About a month ago, while running with my iPod on shuffle, I hatched a plan. A crazy one. I decided I was going to choose a song and listen to it every single day for a year. I figured that, if it didn’t put me in a padded room, this
stunt exercise would help me explore the boundaries of how deeply I could connect with a song. Would I grow to hate it? Would I hear things that had previously gone unnoticed? Would it start to seem abstract, like words do when you say or read them too many times? So many questions, but one stood head and shoulders above the rest:
After weeks of careful consideration, I’ve chosen Bob Marley’s “Three Little Birds.” Here’s my reasoning:
- I like it.
In some ways, “Three Little Birds” is more an institution than a song — it’s been covered by everyone under the sun and has appeared in countless movies, TV shows, and commercials (most recently in an episode of HBO’s Hard Knocks and perhaps most notably in I Am Legend). It’s such a fundamental part of the musical universe that it feels almost weird to say I “like” it — sort of like saying you “like” gravity — but regardless, I do enjoy it. What’s even more important, though, is that I don’t love it. I wouldn’t try this with “The Weight” or “Wagon Wheel,” because I wouldn’t want to risk hating them after a year.

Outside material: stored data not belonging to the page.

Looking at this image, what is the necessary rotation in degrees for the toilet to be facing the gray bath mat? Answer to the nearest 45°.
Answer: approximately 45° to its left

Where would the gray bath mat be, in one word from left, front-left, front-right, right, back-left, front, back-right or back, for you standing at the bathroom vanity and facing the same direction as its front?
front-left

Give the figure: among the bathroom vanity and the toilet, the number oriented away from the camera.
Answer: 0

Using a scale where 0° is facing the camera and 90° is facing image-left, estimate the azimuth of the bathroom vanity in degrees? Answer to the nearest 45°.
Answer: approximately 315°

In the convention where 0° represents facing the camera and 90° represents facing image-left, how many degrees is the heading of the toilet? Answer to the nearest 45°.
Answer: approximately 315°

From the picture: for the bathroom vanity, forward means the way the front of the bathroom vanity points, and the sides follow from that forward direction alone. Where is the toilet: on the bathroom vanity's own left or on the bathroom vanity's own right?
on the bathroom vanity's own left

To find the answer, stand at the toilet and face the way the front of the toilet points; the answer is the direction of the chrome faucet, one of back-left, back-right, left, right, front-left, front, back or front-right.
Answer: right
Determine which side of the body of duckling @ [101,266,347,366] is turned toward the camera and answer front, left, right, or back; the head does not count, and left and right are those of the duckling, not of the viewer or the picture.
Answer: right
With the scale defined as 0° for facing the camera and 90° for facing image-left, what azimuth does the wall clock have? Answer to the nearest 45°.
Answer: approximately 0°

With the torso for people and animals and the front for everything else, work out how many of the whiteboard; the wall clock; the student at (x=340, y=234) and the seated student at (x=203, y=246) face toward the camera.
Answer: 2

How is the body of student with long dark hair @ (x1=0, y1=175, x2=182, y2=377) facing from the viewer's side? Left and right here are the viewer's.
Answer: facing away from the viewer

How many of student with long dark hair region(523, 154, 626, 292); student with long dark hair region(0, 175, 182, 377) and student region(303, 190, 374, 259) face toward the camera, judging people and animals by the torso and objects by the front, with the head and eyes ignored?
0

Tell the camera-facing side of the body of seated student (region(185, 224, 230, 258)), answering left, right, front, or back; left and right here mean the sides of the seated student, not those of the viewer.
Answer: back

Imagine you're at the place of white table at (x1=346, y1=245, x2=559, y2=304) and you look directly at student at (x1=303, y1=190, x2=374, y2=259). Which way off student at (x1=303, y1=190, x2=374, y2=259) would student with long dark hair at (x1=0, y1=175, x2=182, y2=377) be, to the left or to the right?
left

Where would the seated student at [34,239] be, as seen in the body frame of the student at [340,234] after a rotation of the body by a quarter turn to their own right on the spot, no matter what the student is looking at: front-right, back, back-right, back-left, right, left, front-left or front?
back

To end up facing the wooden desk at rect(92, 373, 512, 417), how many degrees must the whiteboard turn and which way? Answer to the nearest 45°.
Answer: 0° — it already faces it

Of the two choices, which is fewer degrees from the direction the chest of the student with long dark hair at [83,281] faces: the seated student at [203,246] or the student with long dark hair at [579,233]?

- I’ve already heard it a zillion times.
One of my biggest worries was that I’d accidentally pick a song with a bad note or off-key vocal harmony that would slowly and insidiously eat away at my sanity, day after day, wince after wince, until I started hearing the bad note when it wasn’t even playing, Tell-Tale-Heart-style. No thank you. Like most people, I’ve heard “Three Little Birds” more times than I can count, and as far as I can tell, there are no poisonous tones lurking in its waters. (I sincerely hope I didn’t just jinx myself by typing that.)
- I think it can help me.
This one requires a little more explanation.
I worry too much. Always have. I have stories upon stories of childhood anxiety that would make you cringe, and if I’m being completely honest, I never really stopped collecting them. But as ingrained as worrying has been my whole life, I still like to think of myself as an optimist. And it’s with that spirit that I’m hoping I can (forgive the expression) kill two birds and use the framework of this year-long challenge to my advantage, unleashing the psychological power of repetition on a part of my brain I’d like to rearrange. If Britney Spears on repeat can break Gitmo prisoners, why couldn’t Bob Marley convince me to chill the fuck out?
I have no idea if this will actually work — I don’t even know how I’ll know if it does — but I hope you’ll read along as I check in periodically and share thoughts and preliminary findings. For now, I can tell you that I started the challenge yesterday, on my 29th birthday, and I’m more excited than ever to find out what my next trip around the Sun has in store.